Pure vision is mirror-like; it reflects, without color, without the shading of memory, judgment or preference. Whenever we see purely, we feel an intimate connection with whatever we gaze upon.  But this state of consciousness is most difficult to live in because thoughts, memories, preferences, aversions invariably arise in consciousness. Thoughts, both conscious and subconscious distort awareness.

The high text of Vedanta and monistic thought, The Yoga Vashista says, “Consciousness plus thoughts is the mind.  Consciousness minus thoughts is the Self.”   When the mind is empty of thoughts a palpable stream of consciousness can be felt to flow through the eyes, connecting the place from which you “see,” to the object you are looking at.  It is like seeing from the space of  “who you are.”

 The dhyanas of Babajis Kriya Yoga generate an energetic flow that expresses itself along a conduit of perception that links the perceiving mind with the world, which is both visualized with the eyes closed and seen with the eyes open.  Concentrating one’s gaze and actively visualizing, strengthens and increases alpha, beta and theta brain waves and raises consciousness and can reveal one’s intimate connection to the soul.

The meditations open us to experience our soul-connection through the medium of the senses: sight, sound, taste, touch and smell.  We focus the eyes and our attention, concentrate the mind and visualize through the senses, not to fantasize or daydream, but instead to align all the parts of our being toward the soul, so that we come out of the fiction and fantasy of the past and future.  We experience that vision itself, is connected directly, and intimately related to our deeper Self.  We learn to directly experience the present moment.  It is as if we slow time down so that we “see” with more clarity, insight, discernment and detachment in all life activities.

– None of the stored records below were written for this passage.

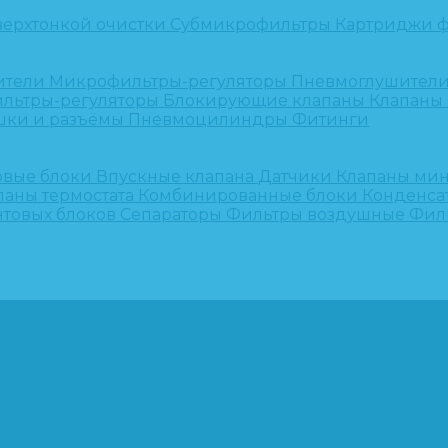
верхтонкой очистки
Субмикрофильтры
Картриджи ф
ители
Микрофильтры-регуляторы
Пневмоглушител
льтры-регуляторы
Блокирующие клапаны
Клапаны
шки и разъёмы
Пневмоцилиндры
Фитинги
овые блоки
Впускные клапана
Датчики
Клапаны ми
паны термостата
Комбинированные блоки
Конденса
нтовых блоков
Сепараторы
Фильтры воздушные
Фил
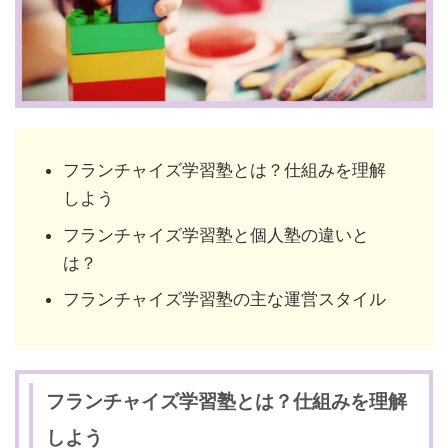
フランチャイズ学習塾とは？仕組みを理解
しよう
フランチャイズ学習塾と個人塾の違いと
は？
フランチャイズ学習塾の主な運営スタイル
フランチャイズ学習塾とは？仕組みを理解
しよう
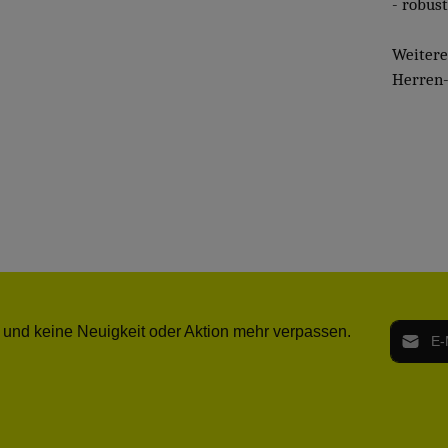
- robust
Weiter
Herren-
E-Mail-
 und keine Neuigkeit oder Aktion mehr verpassen.
Ich h
Die mit ei
geno
einve
Bitte ge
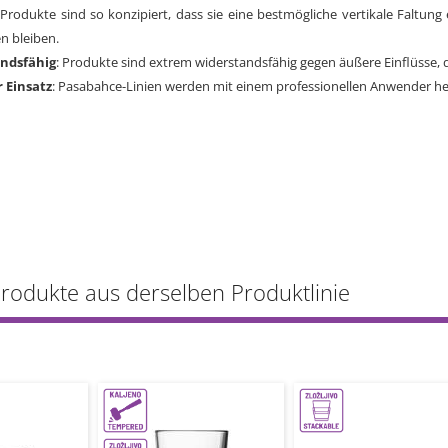
 Produkte sind so konzipiert, dass sie eine bestmögliche vertikale Faltun
n bleiben.
andsfähig
: Produkte sind extrem widerstandsfähig gegen äußere Einflüsse, 
r Einsatz
: Pasabahce-Linien werden mit einem professionellen Anwender her
Produkte aus derselben Produktlinie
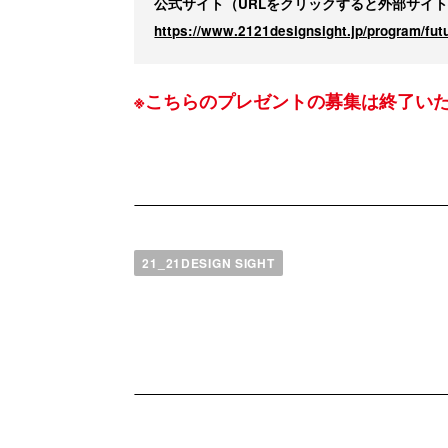
公式サイト（URLをクリックすると外部サイ
https://www.2121designsight.jp/program/fut
※こちらのプレゼントの募集は終了い
21_21DESIGN SIGHT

Practicing the bija mantras taught during the second initiation helps us to develop new insights and inspiration. The regular repetition of mantras is known as japa.  This practice is very soothing to the mind.  It brings calmness and healing.  As we direct our mental energy into the mantras, the desire and emotion filled movements of the vital body easily dissolve.  The mind becomes quiet and purified. Consequently, the voice of our soul, the psychic being, our intuition, feeds our intellect with wisdom and understanding. We turn towards it for guidance.  We listen and we hear it.  Mantras can be extremely energizing. Instead of dissipating our mental energy in worries and a thousand trivial thoughts, they help us to conserve it, and then, at the proper time, with intuitive guidance to apply it to the everyday problems of life.  They bring forth a feeling of being supported by Universal Energy, by Mother Nature Herself.

As we advance in our practices with devotion to our own highest Self and develop faith and trust in the techniques, we feel connected, inspired and intuitively guided.  We begin to heal the conflicts or divisions between our inner and outer selves. We experience their integration, their union, their yoga, joining in this journey, inseparable, interdependent, moving together with everything in our life.

Blessed are those who study Babaji’s Kriya Yoga and take it to heart.